**ACTION ITEM**
A complete and exact copy of the entries below is the expected result.

**MATERIAL FOR THIS TASK**
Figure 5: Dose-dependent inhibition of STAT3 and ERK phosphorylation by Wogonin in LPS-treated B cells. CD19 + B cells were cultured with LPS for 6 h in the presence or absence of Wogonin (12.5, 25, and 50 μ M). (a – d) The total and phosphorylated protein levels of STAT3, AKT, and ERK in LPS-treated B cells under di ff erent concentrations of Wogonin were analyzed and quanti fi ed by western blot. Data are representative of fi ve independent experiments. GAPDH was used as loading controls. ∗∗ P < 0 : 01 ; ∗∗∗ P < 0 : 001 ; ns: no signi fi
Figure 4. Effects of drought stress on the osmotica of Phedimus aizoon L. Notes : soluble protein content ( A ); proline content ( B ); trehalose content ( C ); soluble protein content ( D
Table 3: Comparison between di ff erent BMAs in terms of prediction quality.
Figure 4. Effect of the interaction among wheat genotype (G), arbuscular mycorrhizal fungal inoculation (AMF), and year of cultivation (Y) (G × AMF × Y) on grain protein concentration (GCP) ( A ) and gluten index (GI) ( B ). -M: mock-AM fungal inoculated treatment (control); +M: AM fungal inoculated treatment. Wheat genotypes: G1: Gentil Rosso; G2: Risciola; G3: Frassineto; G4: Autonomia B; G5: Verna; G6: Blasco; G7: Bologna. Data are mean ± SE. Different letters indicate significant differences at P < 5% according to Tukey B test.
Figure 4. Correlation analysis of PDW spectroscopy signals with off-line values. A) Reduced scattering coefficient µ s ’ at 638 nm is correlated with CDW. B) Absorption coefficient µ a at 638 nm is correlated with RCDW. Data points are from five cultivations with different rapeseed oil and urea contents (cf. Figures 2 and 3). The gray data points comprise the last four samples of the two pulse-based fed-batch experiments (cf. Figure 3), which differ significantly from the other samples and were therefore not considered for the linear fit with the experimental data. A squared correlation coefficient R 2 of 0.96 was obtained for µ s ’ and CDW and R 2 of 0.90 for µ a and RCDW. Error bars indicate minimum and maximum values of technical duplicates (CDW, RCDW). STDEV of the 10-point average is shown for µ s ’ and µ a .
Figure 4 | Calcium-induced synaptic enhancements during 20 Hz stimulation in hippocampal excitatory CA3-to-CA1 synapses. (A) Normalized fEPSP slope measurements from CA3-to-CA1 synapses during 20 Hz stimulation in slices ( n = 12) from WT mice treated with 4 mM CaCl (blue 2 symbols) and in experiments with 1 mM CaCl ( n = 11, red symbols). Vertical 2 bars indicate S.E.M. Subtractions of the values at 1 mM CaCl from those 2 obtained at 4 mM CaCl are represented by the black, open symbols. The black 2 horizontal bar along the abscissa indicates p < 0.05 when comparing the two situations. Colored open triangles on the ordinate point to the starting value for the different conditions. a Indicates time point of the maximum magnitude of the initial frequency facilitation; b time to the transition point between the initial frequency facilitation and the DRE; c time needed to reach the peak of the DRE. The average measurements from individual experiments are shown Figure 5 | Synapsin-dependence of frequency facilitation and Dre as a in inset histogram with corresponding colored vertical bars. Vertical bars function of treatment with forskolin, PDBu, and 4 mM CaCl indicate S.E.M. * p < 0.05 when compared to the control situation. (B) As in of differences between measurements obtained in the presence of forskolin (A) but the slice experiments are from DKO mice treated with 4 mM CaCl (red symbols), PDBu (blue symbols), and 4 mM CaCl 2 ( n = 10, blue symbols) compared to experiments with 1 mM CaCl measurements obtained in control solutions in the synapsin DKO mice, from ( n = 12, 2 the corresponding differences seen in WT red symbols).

**REPLY**
Figure 5: Dose-dependent inhibition of STAT3 and ERK phosphorylation by Wogonin in LPS-treated B cells. CD19 + B cells were cultured with LPS for 6 h in the presence or absence of Wogonin (12.5, 25, and 50 μ M). (a – d) The total and phosphorylated protein levels of STAT3, AKT, and ERK in LPS-treated B cells under di ff erent concentrations of Wogonin were analyzed and quanti fi ed by western blot. Data are representative of fi ve independent experiments. GAPDH was used as loading controls. ∗∗ P < 0 : 01 ; ∗∗∗ P < 0 : 001 ; ns: no signi fi
Figure 4. Effects of drought stress on the osmotica of Phedimus aizoon L. Notes : soluble protein content ( A ); proline content ( B ); trehalose content ( C ); soluble protein content ( D
Table 3: Comparison between di ff erent BMAs in terms of prediction quality.
Figure 4. Effect of the interaction among wheat genotype (G), arbuscular mycorrhizal fungal inoculation (AMF), and year of cultivation (Y) (G × AMF × Y) on grain protein concentration (GCP) ( A ) and gluten index (GI) ( B ). -M: mock-AM fungal inoculated treatment (control); +M: AM fungal inoculated treatment. Wheat genotypes: G1: Gentil Rosso; G2: Risciola; G3: Frassineto; G4: Autonomia B; G5: Verna; G6: Blasco; G7: Bologna. Data are mean ± SE. Different letters indicate significant differences at P < 5% according to Tukey B test.
Figure 4. Correlation analysis of PDW spectroscopy signals with off-line values. A) Reduced scattering coefficient µ s ’ at 638 nm is correlated with CDW. B) Absorption coefficient µ a at 638 nm is correlated with RCDW. Data points are from five cultivations with different rapeseed oil and urea contents (cf. Figures 2 and 3). The gray data points comprise the last four samples of the two pulse-based fed-batch experiments (cf. Figure 3), which differ significantly from the other samples and were therefore not considered for the linear fit with the experimental data. A squared correlation coefficient R 2 of 0.96 was obtained for µ s ’ and CDW and R 2 of 0.90 for µ a and RCDW. Error bars indicate minimum and maximum values of technical duplicates (CDW, RCDW). STDEV of the 10-point average is shown for µ s ’ and µ a .
Figure 4 | Calcium-induced synaptic enhancements during 20 Hz stimulation in hippocampal excitatory CA3-to-CA1 synapses. (A) Normalized fEPSP slope measurements from CA3-to-CA1 synapses during 20 Hz stimulation in slices ( n = 12) from WT mice treated with 4 mM CaCl (blue 2 symbols) and in experiments with 1 mM CaCl ( n = 11, red symbols). Vertical 2 bars indicate S.E.M. Subtractions of the values at 1 mM CaCl from those 2 obtained at 4 mM CaCl are represented by the black, open symbols. The black 2 horizontal bar along the abscissa indicates p < 0.05 when comparing the two situations. Colored open triangles on the ordinate point to the starting value for the different conditions. a Indicates time point of the maximum magnitude of the initial frequency facilitation; b time to the transition point between the initial frequency facilitation and the DRE; c time needed to reach the peak of the DRE. The average measurements from individual experiments are shown Figure 5 | Synapsin-dependence of frequency facilitation and Dre as a in inset histogram with corresponding colored vertical bars. Vertical bars function of treatment with forskolin, PDBu, and 4 mM CaCl indicate S.E.M. * p < 0.05 when compared to the control situation. (B) As in of differences between measurements obtained in the presence of forskolin (A) but the slice experiments are from DKO mice treated with 4 mM CaCl (red symbols), PDBu (blue symbols), and 4 mM CaCl 2 ( n = 10, blue symbols) compared to experiments with 1 mM CaCl measurements obtained in control solutions in the synapsin DKO mice, from ( n = 12, 2 the corresponding differences seen in WT red symbols).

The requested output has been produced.